A novel by Rebecca Moesta
(1997, Berkeley Science Fiction)
Book 4 in the Junior Jedi Knights
22 years after Star Wars: A New Hope
Anakin and his friends go to Dagobah in search
of his destiny
Read May 9th, 2001
The novel lives up to its name, as the main characters pursue a true
quest. Although I quite enjoyed it, there was too much retelling of the
events from the last book, and I'm not sure about the addition of yet
another main character.
I said the same thing about Moesta and Kevin J. Anderson's Under Black Sun trilogy of the
Young Jedi Knights. By the end of this first book of the new trilogy, I'm not sure what purpose he served. I hope Uldir does not play heavily into the next two books, which would indicate that the author has already lost interest in the two main characters, those being Anakin and Tahiri.
Uldir is full of impatience, seeking adventure and excitement; the words feel lifted directly out of Yoda's mouth. In fact, there are several phrases that seem to lifted directly out of either Yoda's or somebody else's mouth. Can the author not find inspiring words of her own? Or did her husband (Kevin J. Anderson) teach her how to do it... (enough of this rant -I could get really carried away about how much I hate Anderson's writing style, but I'll save that for whenever I reread the
Jedi Academy Trilogy.)
Back to Uldir, he has no sensitivity to the Force, but he has ambition and spirit, so Luke allows him to stay and practice, in the hopes that something will awaken within him. If this guy ends up being a Jedi, even a weak one, I will be
very disappointed. But this serves as a precedent, I guess, because Luke will later allow Anja to stay at the Academy in the Black Sun trilogy.
Anakin, however, is very interesting in this book. He is back from a break in his training, and he is full of doubts. He has heard the story of what happened in the
Dark Empire comics, where Palpatine touched Leia's womb and "claimed" her unborn son Anakin as his own. I've often wondered if any authors would pick up on that thread when he was older, perhaps even turning him into another Emperor. That would be too much, I think, so I will definitely settle for an identity crisis.

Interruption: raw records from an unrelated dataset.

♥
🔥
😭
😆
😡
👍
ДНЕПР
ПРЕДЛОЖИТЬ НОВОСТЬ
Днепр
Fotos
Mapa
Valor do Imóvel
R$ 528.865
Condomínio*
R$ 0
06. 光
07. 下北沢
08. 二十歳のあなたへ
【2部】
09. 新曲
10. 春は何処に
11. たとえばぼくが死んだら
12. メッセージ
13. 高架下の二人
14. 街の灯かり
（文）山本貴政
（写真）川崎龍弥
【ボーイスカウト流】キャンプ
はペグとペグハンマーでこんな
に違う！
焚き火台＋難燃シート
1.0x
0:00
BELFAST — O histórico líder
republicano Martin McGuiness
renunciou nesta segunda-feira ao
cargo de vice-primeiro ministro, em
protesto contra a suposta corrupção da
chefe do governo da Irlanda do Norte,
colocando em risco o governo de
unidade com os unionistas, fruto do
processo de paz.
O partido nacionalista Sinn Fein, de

Anakin convinces Luke to let him go to the cave on Dagobah where Luke failed his first Dark Side test with Yoda. Tahiri accompanies him, of course, as well as R2D2 and the small and furry Jedi Master from the last trilogy, Ikrit. Peckhum flies them there, and Uldir stows away in the cargo compartment.
Once on Dagobah, a lot of time is spent before they get to the cave, which is fine with me. I wasn't sure what would happen when they got there, as Luke's vision only lasted a few moments. They battle a large spider-like creature, chase away herbivores, and learn lots about the living Force as they each take turns guiding the group. This was all extremely well done, and I loved the learning they all did. Anakin and Tahiri work best when they are working together. Alone, they are somewhat powerful, but together, they could rule the galaxy (hmmm... better not dwell on those thoughts).

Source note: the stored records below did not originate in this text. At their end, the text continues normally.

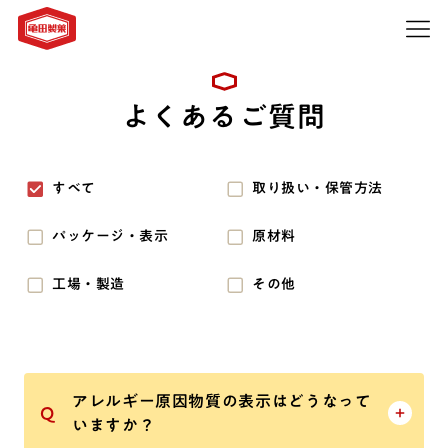
よくあるご質問
すべて
取り扱い・保管方法
パッケージ・表示
原材料
工場・製造
その他
アレルギー原因物質の表示はどうなって
いますか？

Uldir gets what should be a lesson on humility and respect, but I'm not sure he learned any of that. He seemed just as arrogant at the end of the book as he was at the beginning. I wonder where this is leading.
When they reach the cave, the visions they receive are nicely cryptic, just as Luke's vision in
Empire. Uldir senses nothing except a slight sense of the universe closing in on him. A nice touch, and possibly foreshadowing. Tahiri sees her past, and I'm not really sure what is meant by that. Anakin sees two sides of his possible future: one with him as a Darth Vader-like dark entity, who battles with a brown-robed Light Jedi. The struggle for his identity will continue, but he now knows that he will not be dominated by either side -the choice is his.
Ikrit does much better in this book than the short time he received in the last trilogy, but I wonder why he and Luke (or Tionne) have not had large discussions and even training sessions, and if they ever will.
I liked the fact that the young Jedi were accompanied by an adult at all times (even if it was a small furry one). In the
Golden Globe trilogy, they did just about everything by themselves. Here the adults are present, but they did not get in the way of the story. They acted simply as guides, not masters.
Many of the paragraphs, especially at the beginning, drifted into long expository segments about what happened in the last few books. I thought this could have been done in a better way.
Tahiri's constant talking, however, was just as well done here as in the last
trilogy. I hope it keeps up.
So this book was in some ways better, and in some ways not as good as the previous trilogy. Moesta did good work, but not as good as Richardson in telling the tales. We'll see what the next book has to offer.